What to work on:
A – In the text on digital literacy narratives, what functions make these narratives a powerful tool for writing instruction? Answer in one to three sentences.
B – Repeat the part of the digital literacy narratives text that opens with the words containing "Digital Literacy Narratives function" and closes with "their own manner.".
C – According to the digital literacy narratives text, where is the class-wide narrative created?

Text excerpt:
::::
Digital Literacy Narratives

Digital Literacy Narratives function as a powerful tool for writing instruction.  Instead of teaching narrative writing in isolation, educators can modify instruction to elevate regular narratives to digital literacy-focused narratives.  These narratives serve multiple functions: they allow for students to explore and confront their own literacy practices, giving them the language and experience to tell their own stories, as well as create a class-wide narrative in a digital archive.  Digital Literacy Narratives incorporate student identity the most by providing students will opportunities to draw upon their common literacy practices, including those gained through social media.  Just as students generate profiles and participate in networked publics relevant to their constructed identities, digital narratives also provide a forum for students to present themselves in their own manner.
::::
Records supplied:
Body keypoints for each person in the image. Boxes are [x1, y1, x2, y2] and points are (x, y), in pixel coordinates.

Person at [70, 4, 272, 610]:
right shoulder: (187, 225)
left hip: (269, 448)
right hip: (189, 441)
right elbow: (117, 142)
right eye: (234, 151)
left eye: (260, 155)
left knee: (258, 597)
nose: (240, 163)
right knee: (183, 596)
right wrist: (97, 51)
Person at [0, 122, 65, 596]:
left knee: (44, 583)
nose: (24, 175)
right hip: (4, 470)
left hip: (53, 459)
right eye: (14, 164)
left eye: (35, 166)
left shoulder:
::::
Problem solutions:
A – They let students explore and confront their own literacy practices, which gives them the language and experience to tell their own stories. They also create a class-wide narrative in a digital archive.

B –
Digital Literacy Narratives function as a powerful tool for writing instruction.  Instead of teaching narrative writing in isolation, educators can modify instruction to elevate regular narratives to digital literacy-focused narratives.  These narratives serve multiple functions: they allow for students to explore and confront their own literacy practices, giving them the language and experience to tell their own stories, as well as create a class-wide narrative in a digital archive.  Digital Literacy Narratives incorporate student identity the most by providing students will opportunities to draw upon their common literacy practices, including those gained through social media.  Just as students generate profiles and participate in networked publics relevant to their constructed identities, digital narratives also provide a forum for students to present themselves in their own manner.

C – In a digital archive.